DocketNumber: Nos. 85-2308, 86-83
Citation Numbers: 507 So. 2d 1169, 1987 Fla. App. LEXIS 8483, 12 Fla. L. Weekly 1356
Judges: Campbell, Hall, Ryder
Filed Date: 5/27/1987
Status: Precedential
Modified Date: 10/18/2024
ON MOTION TO ENFORCE MANDATE
This cause comes to us on appellee Re-gis’ motion to enforce mandate alleging that the trial court has refused to follow the instructions set forth in our opinion dated December 30, 1986, 502 So.2d 918, directing the trial court to make a proper computation of damages.
On appeal, Regis, relying on section 713.-05, argued that the trial court should have set off $4,387.60 from Plaza’s award because Plaza owed said amount to its subcontractors. We found Regis’ position to be without merit because “a contractor’s award is not to be reduced by a subcontractor’s claim unless the subcontractor has filed a lien and recovered thereon from the contractee”. At trial, only one of three unpaid subcontractors had filed a lien on Regis’ property. Regis had not satisfied the lien. We held that because the lien remained unpaid, Regis was not entitled to a credit.

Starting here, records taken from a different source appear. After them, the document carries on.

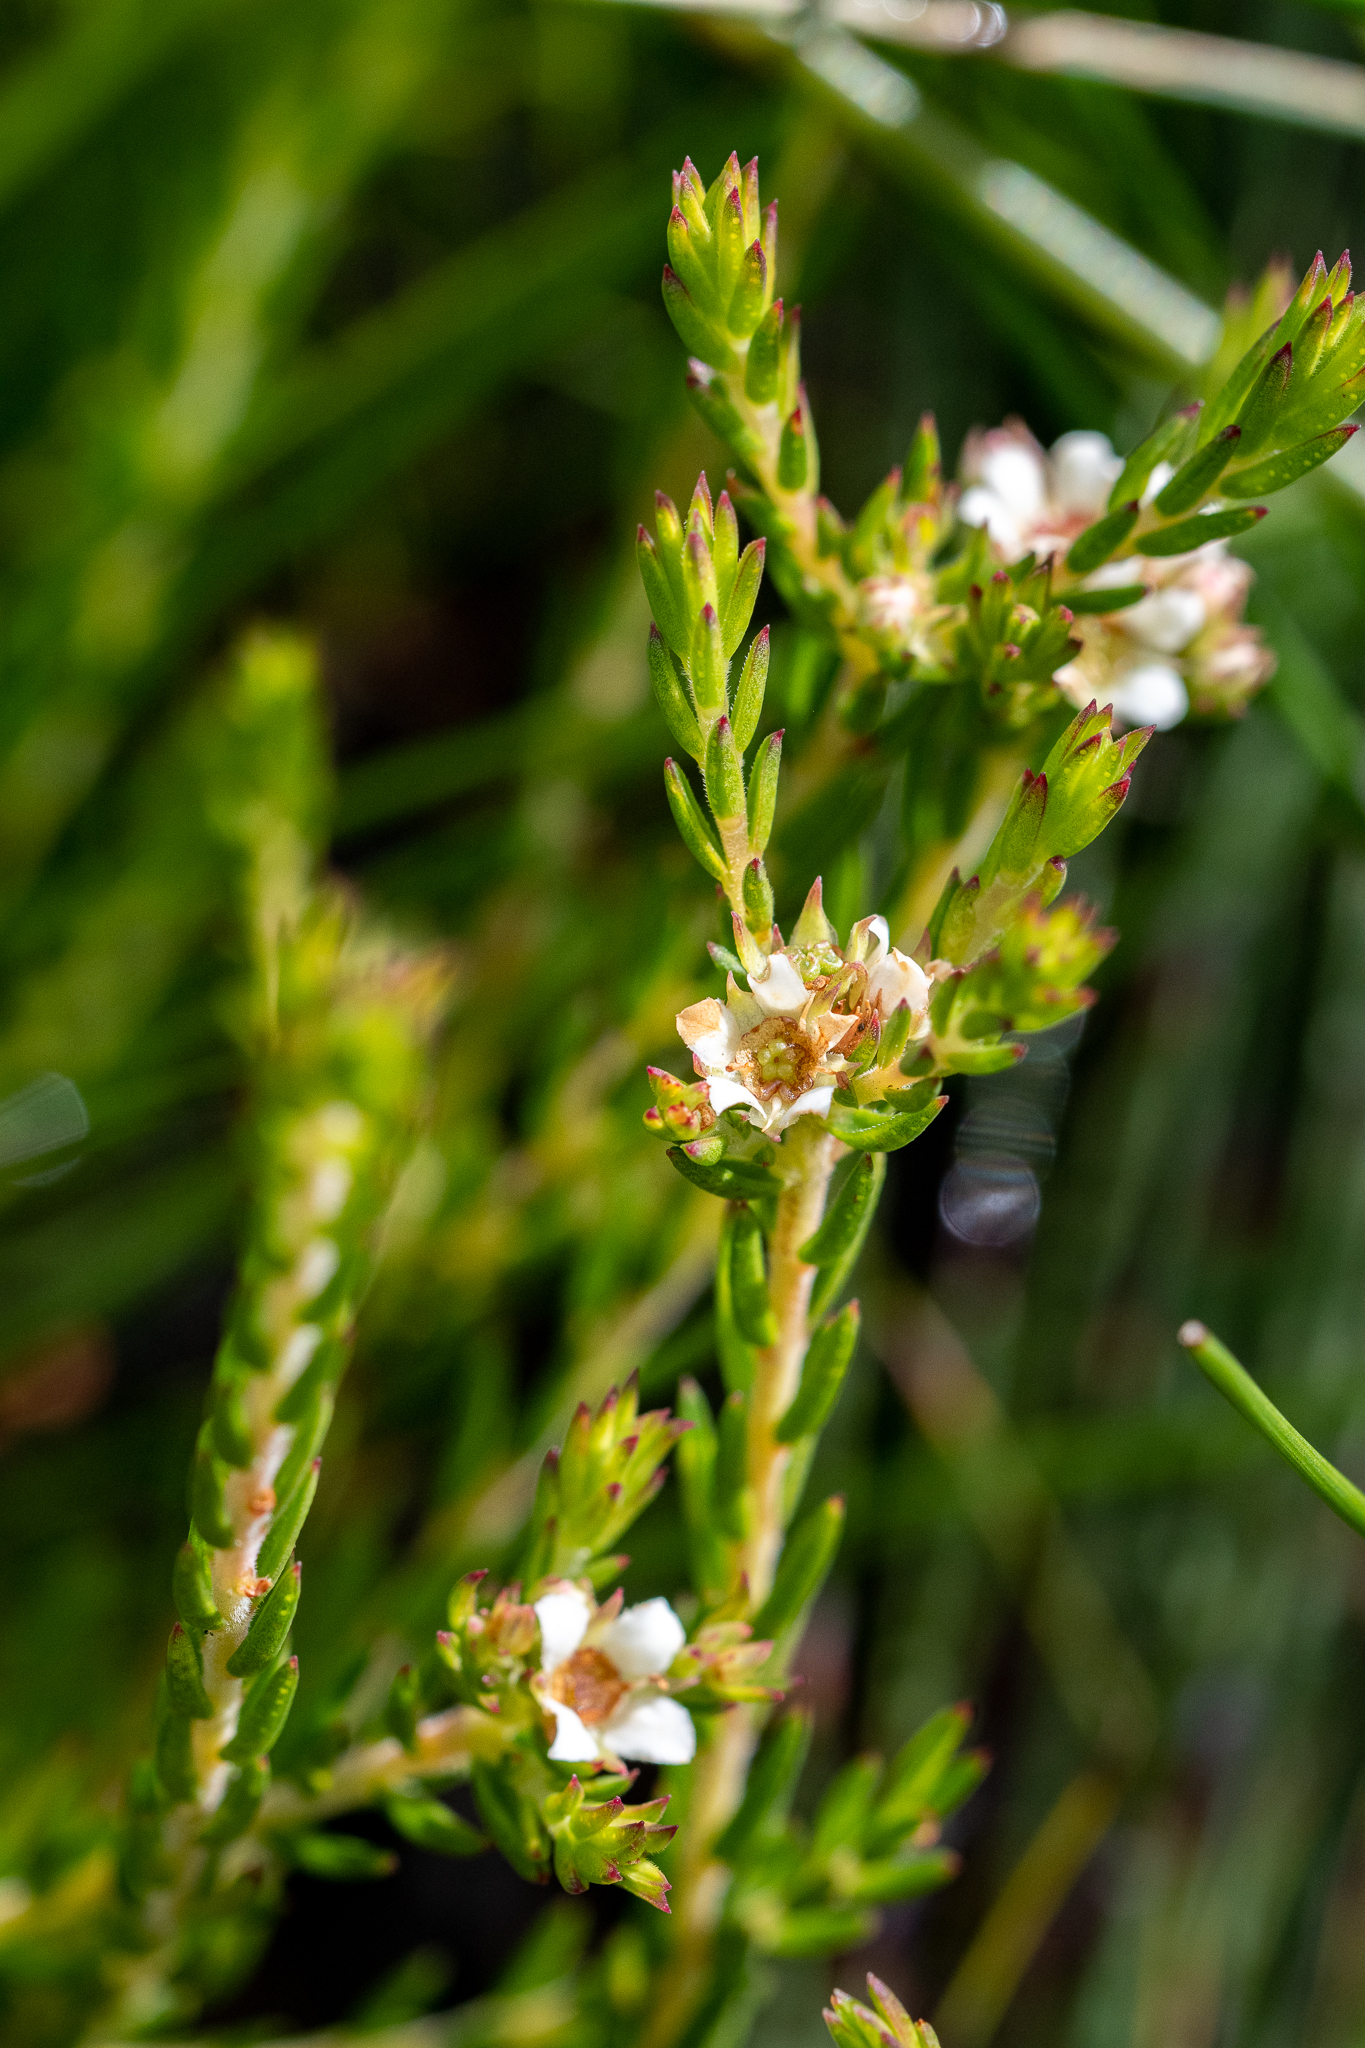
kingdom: Plantae
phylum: Tracheophyta
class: Magnoliopsida
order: Sapindales
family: Rutaceae
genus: Diosma
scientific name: Diosma oppositifolia
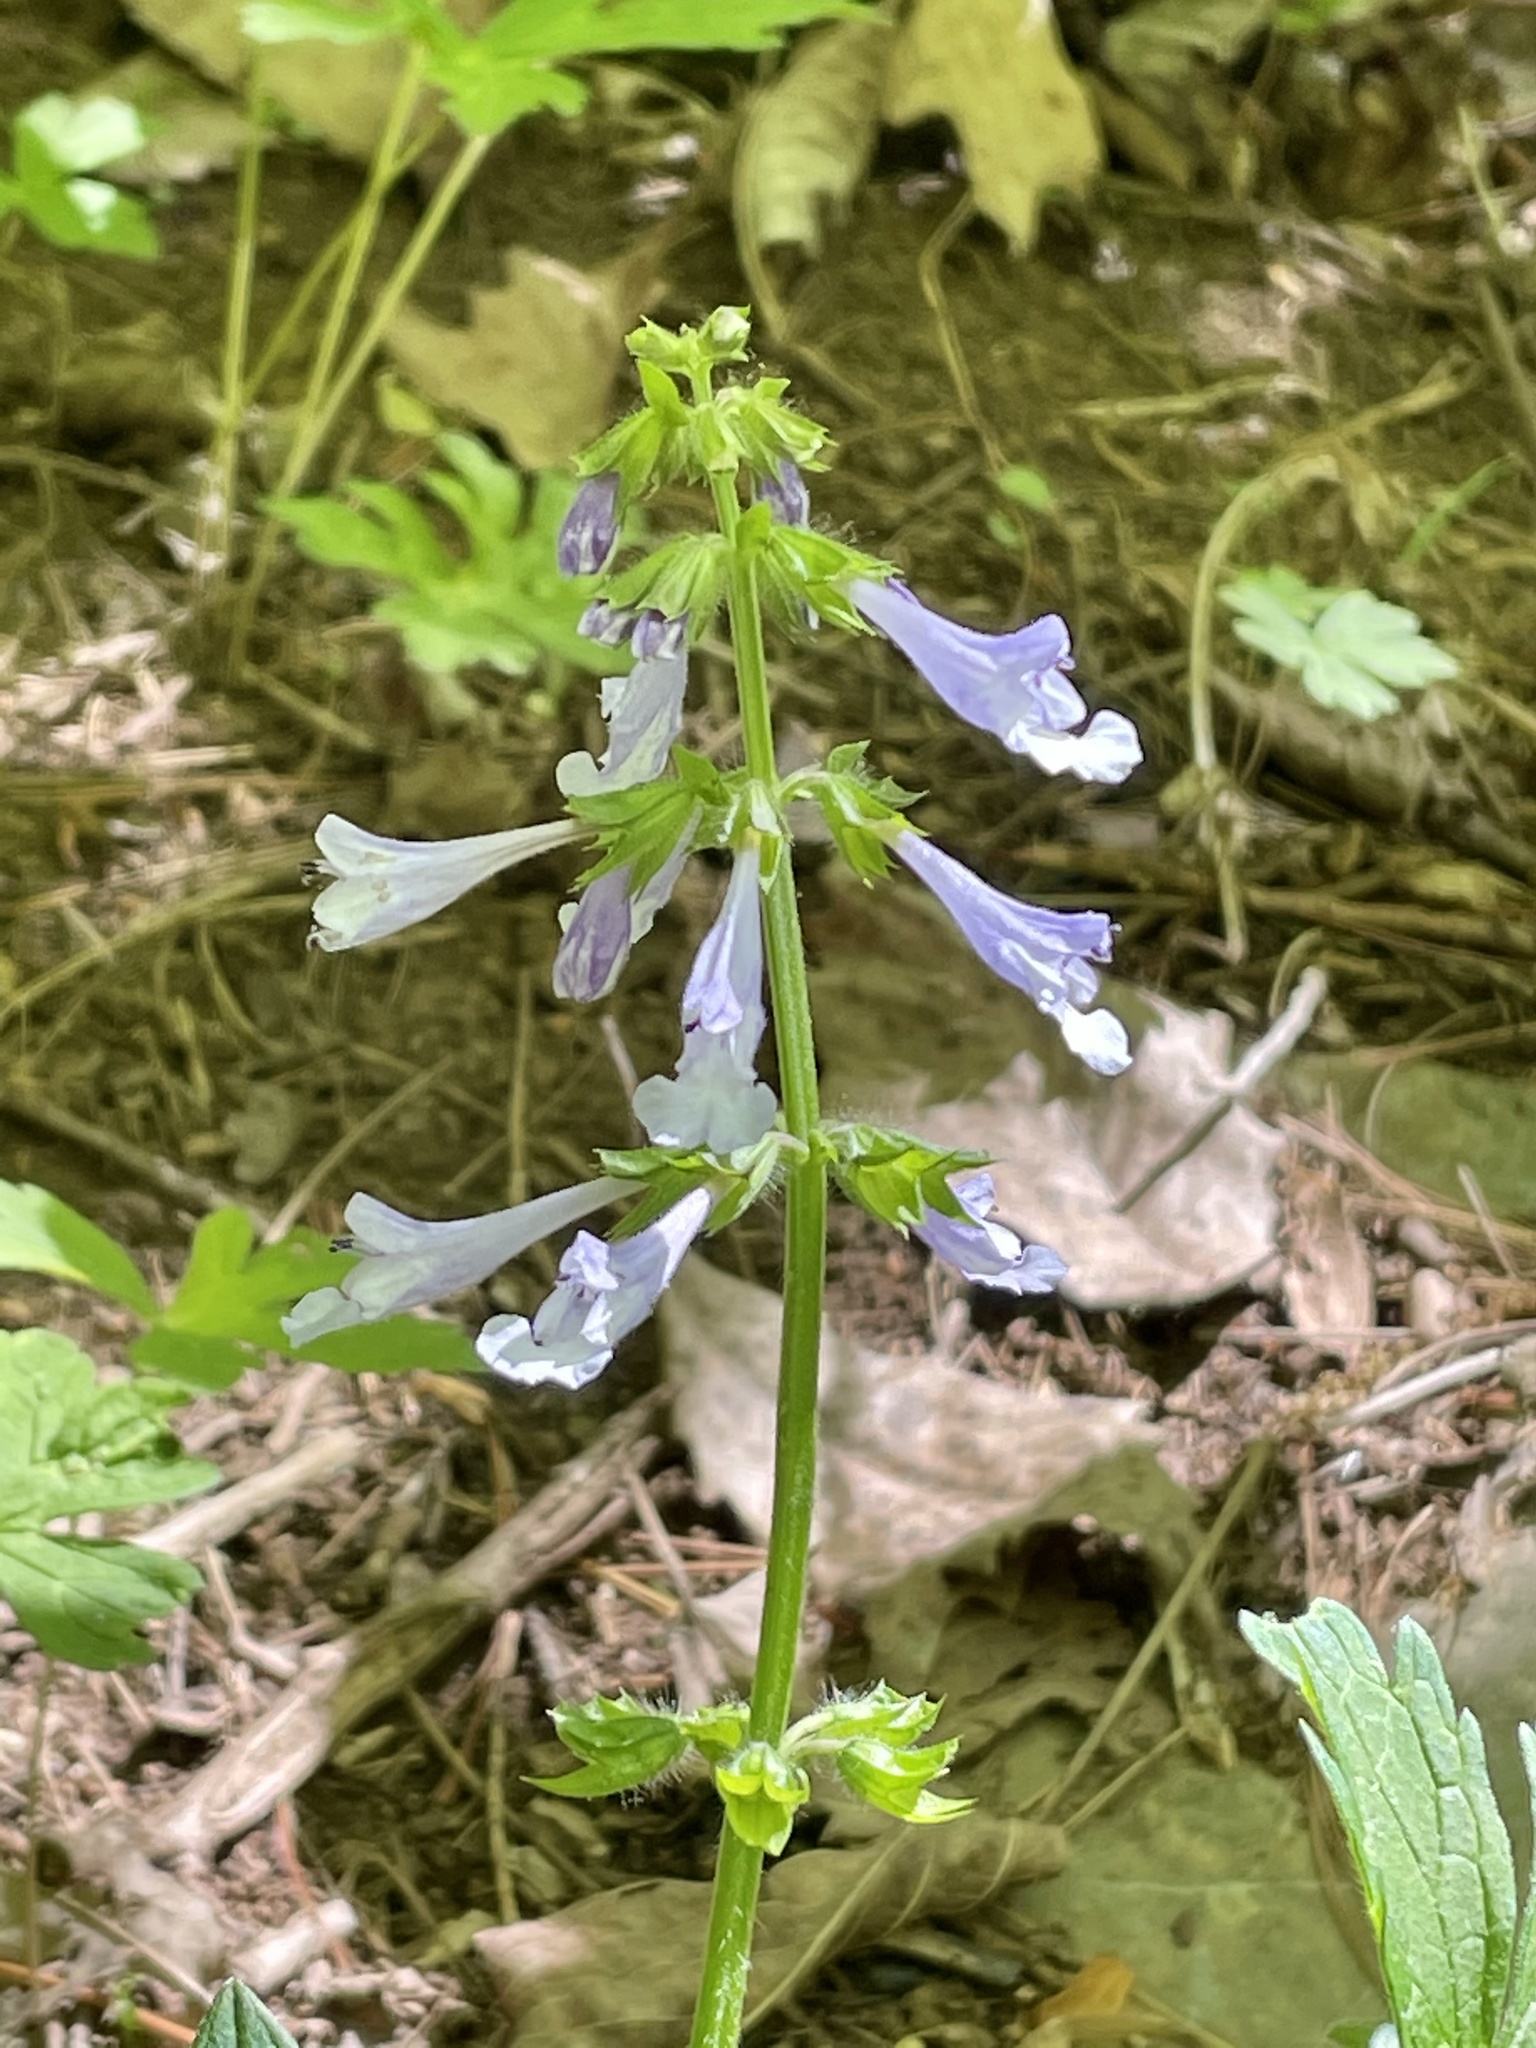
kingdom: Plantae
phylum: Tracheophyta
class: Magnoliopsida
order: Lamiales
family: Lamiaceae
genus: Salvia
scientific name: Salvia lyrata
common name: Cancerweed
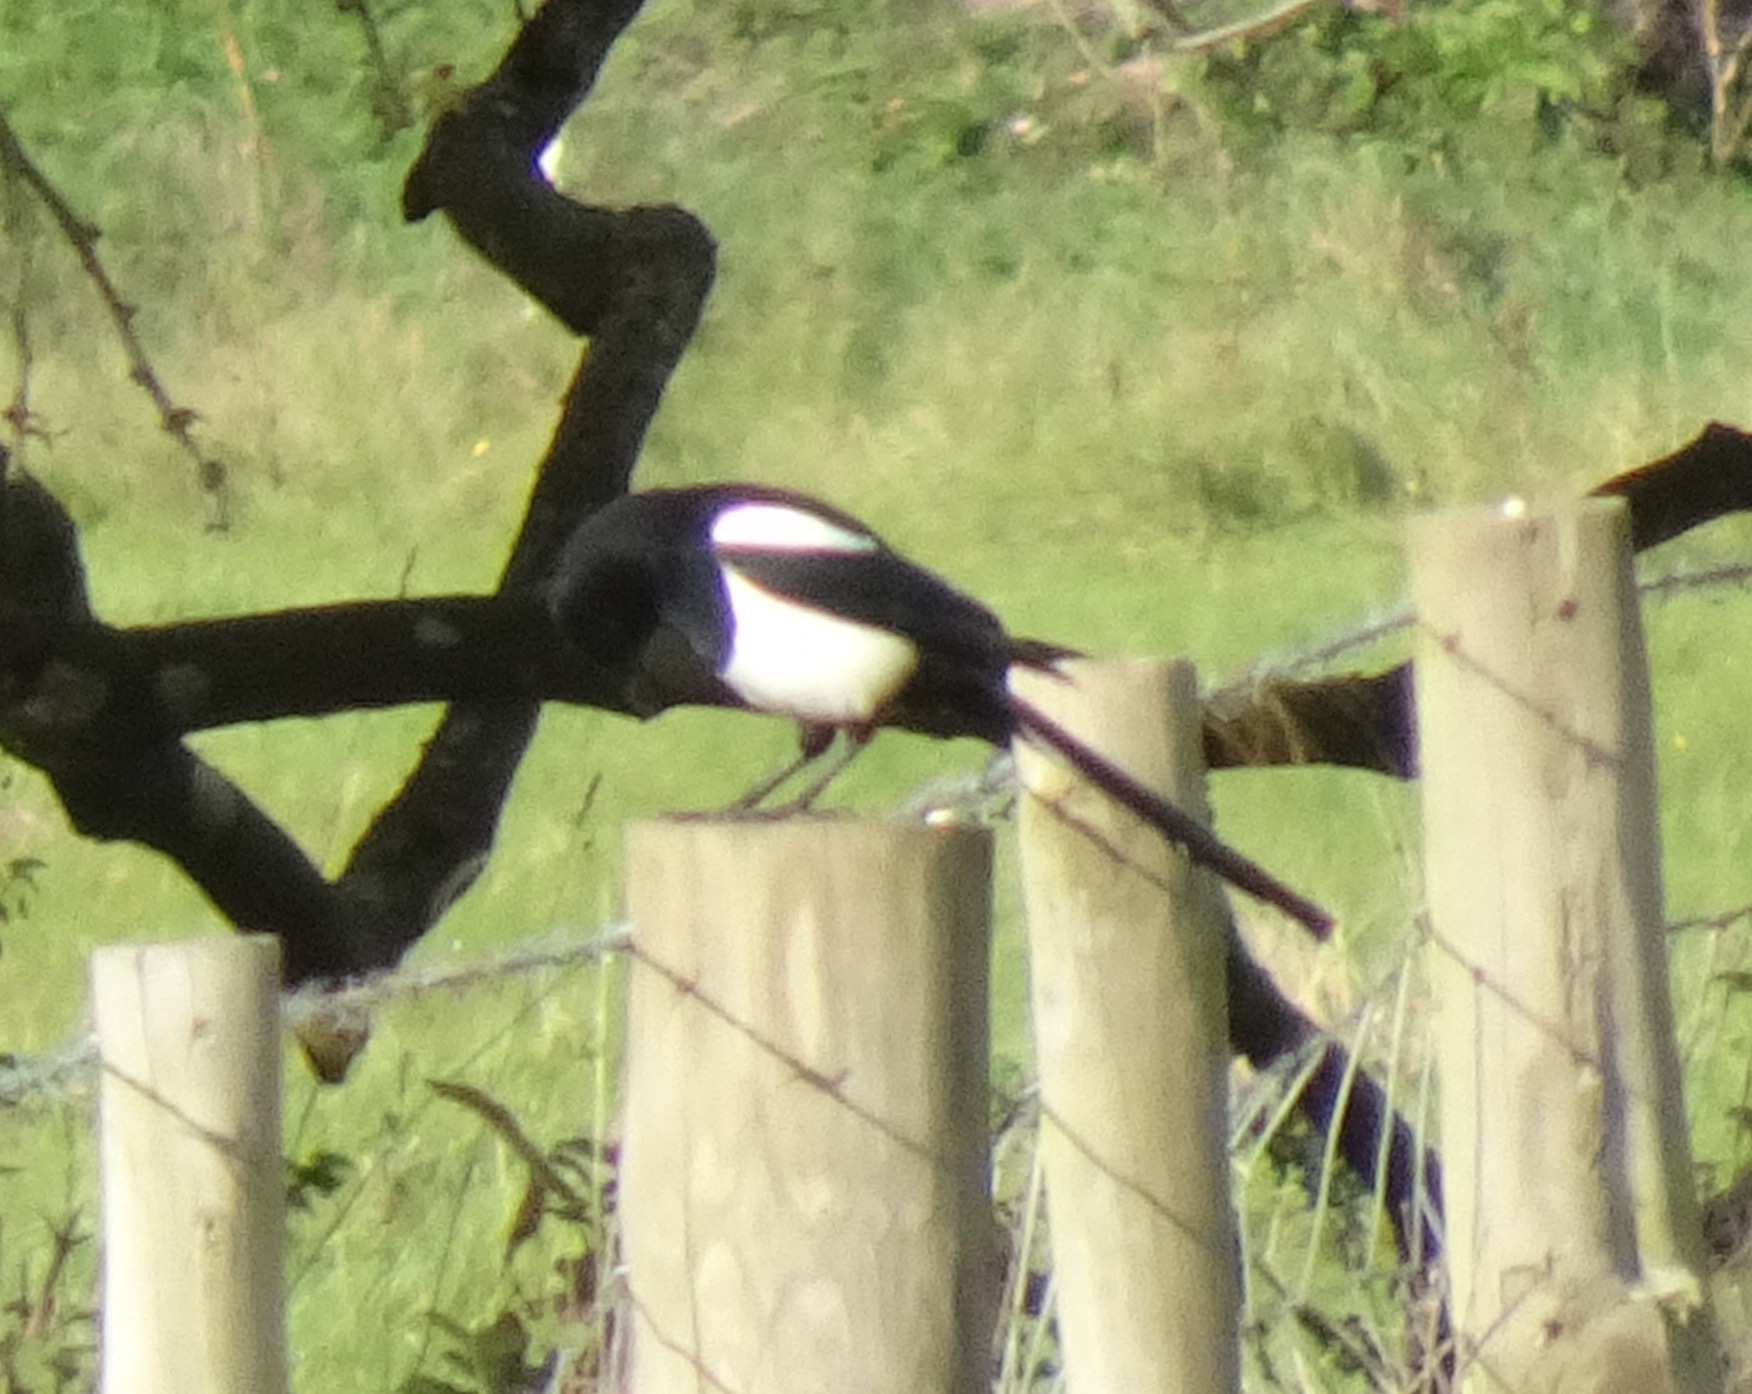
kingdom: Animalia
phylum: Chordata
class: Aves
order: Passeriformes
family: Corvidae
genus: Pica
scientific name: Pica pica
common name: Eurasian magpie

Regis alleges, in its motion to enforce mandate, that during the pendency of this appeal, the subcontractor’s suit against Re-gis was tried and a judgment was entered. Regis asserts in its motion that it satisfied that judgment. Regis is now before us seeking to have the trial court treat satisfaction of the subcontractor’s claim as a credit in its computation of the damages. Because conditions have allegedly changed since we reviewed the appeal in this case, when the trial court recomputes the damages, in accordance with the opinion previously entered herein, it may consider the extent of a credit, if any, to which Regis may be entitled for satisfying the subcontractor’s lien.
The motion to enforce mandate is thus granted.